Functional Testing

Exploring Functional Testing

Exploring Functional Testing

Does the product work as designed? Functional testing compares the system’s functions as built against the requirements, verifying whether the new system supports all typical and edge use cases. We prepare a Requirements Traceability Matrix (RTM) to map the original requirements to test cases and ensure that all required features and functionalities are tested and verified to work as expected.

Depending on the stage of software development, functional testing can be performed using both manual and automated testing protocols. Regardless of how it is performed, the goal is to ensure the product functions as expected and all features work correctly.

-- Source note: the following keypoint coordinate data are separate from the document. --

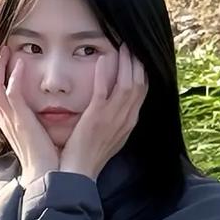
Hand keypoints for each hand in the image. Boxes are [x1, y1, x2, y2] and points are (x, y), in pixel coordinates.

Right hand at [0, 48, 59, 185]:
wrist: (47, 175)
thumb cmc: (47, 157)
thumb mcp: (37, 133)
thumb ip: (36, 119)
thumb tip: (44, 109)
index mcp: (8, 120)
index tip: (4, 58)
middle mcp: (4, 118)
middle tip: (1, 48)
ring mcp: (9, 118)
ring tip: (5, 49)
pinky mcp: (18, 120)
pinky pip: (9, 92)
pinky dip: (12, 76)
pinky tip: (21, 63)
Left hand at [59, 46, 146, 179]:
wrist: (76, 175)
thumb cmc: (87, 156)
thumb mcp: (108, 136)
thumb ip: (113, 118)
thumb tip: (114, 104)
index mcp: (128, 123)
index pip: (143, 92)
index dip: (141, 72)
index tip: (137, 57)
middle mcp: (126, 119)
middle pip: (140, 84)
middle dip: (137, 62)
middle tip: (131, 44)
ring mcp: (113, 119)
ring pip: (129, 84)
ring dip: (126, 63)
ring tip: (121, 46)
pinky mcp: (97, 118)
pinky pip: (104, 90)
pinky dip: (105, 73)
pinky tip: (102, 59)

Typical Functional Testing Scenarios

Unit testing:

This is typically performed by the developer or a peer to ensure the code written performs as intended.

Integration testing:

After all modules are developed and unit tested, typically by multiple developers, the entire system is tested together to ensure all modules work together correctly.

System testing:

After the Integration test System testing verifies that the system interacts with other pre-existing or newly built systems correctly and the data and process flows function properly

Smoke testing:

Checks whether a new software build or version is stable by testing some core functions and if you can continue to perform additional testing.

Regression testing:

Ensures that a new software build or version after a change hasn’t broken previously existing functionality.

Acceptance testing:

Confirms whether an application satisfies the acceptance criteria as specified in the project’s statement of work (SOW). Typically end users of the application help determine whether to accept the system.